- Text under study:
The last time I wrote some code, it turned out that international calls were free over the weekend. I don’t know what’s the problem of running the patch with the code for everyone but apparently it has to be.
It seems that ἀναγκάζω is translated once to compell, once to force and once to made somebody. One universal word (G315). As in Polish – to force. I don’t think nuance in English matters.

From philological research around the gospel of Mark, I have picked up the following. Marek is a consistent admirer of colloquial dialect with intentional errors. At the same time, he is an absolute master of literary composition. So I will draw two conclusions.
Marek wrote a fascinating story because that was his task. Marek gave his story a noble patina, suggesting the colloquial, simple language used, that the document is older and comes from the times of … Marek. It was written by someone with the strange Jewish manner of adding kai at the beginning of a sentence. And the lament over the Temple is to convince the reader that it really is an old document. All in all, simple tricks and effective at the same time. A product prepared in this way can be safely sold as the first gospel

“I suspect many of the early pagan converts to ‘Christianity’ were drawn from among these God-fearers.”
Do you think we could place the author of Mark among them, or at least, place him in a community originally formed around them (Mark is late enough he may have been a second-generation Christian)?
Do you think these were the gentiles that Paul principally drew his converts from?
Robert said:
I manually add the HTML codes. But, not to worry, you are not compelled to do so. If anyone is telling you now that you should or must use HTML codes, just tell them that Stephen never has from the beginning, even when it was much easier to do so. Even when everyone else was using the HTML codes automatically, no one ever compelled Stephen to do so. No one even expected him to do so. No one even brought up the issue.
Well there’s a first time for everything. Ha!
Actually I’m such an elitist and feel so full of entitlement that it offends my sensibilities to have to do it manually.
The recipients of his first letter to the Corinthians seems to have included some intellectual types, but they were not in the majority (cf 1,26).

- Activity list:
1. Rewrite the comment thread from "Do you think we" up to and including "up the issue.", replacing "compelled" with "required".
2. State whether each statement agrees with the comment thread. For each, answer yes or no and quote the words that decide it.
(a) Mark favors colloquial dialect with intentional errors.
(b) ἀναγκάζω is always rendered in English as "force."
(c) Intellectual types made up most of the recipients of the first letter to the Corinthians.

- Data for analysis:
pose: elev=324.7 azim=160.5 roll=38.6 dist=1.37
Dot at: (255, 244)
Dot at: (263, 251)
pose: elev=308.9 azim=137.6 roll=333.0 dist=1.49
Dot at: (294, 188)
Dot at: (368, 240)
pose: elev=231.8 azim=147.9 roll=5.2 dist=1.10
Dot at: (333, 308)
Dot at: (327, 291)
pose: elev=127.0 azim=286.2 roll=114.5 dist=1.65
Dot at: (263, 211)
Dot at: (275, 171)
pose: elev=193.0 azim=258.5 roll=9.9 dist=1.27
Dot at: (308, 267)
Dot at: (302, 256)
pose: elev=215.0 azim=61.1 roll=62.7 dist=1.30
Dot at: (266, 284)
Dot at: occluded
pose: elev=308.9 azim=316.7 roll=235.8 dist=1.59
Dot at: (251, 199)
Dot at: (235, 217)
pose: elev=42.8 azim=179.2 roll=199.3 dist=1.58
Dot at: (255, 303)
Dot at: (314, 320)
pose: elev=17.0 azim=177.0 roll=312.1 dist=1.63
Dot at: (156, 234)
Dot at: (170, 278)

- Per-task answers:
1.
Do you think we could place the author of Mark among them, or at least, place him in a community originally formed around them (Mark is late enough he may have been a second-generation Christian)?
Do you think these were the gentiles that Paul principally drew his converts from?
Robert said:
I manually add the HTML codes. But, not to worry, you are not required to do so. If anyone is telling you now that you should or must use HTML codes, just tell them that Stephen never has from the beginning, even when it was much easier to do so. Even when everyone else was using the HTML codes automatically, no one ever required Stephen to do so. No one even expected him to do so. No one even brought up the issue.

2.
(a) Yes: "Marek is a consistent admirer of colloquial dialect with intentional errors."
(b) No: "ἀναγκάζω is translated once to compell, once to force and once to made somebody."
(c) No: "they were not in the majority"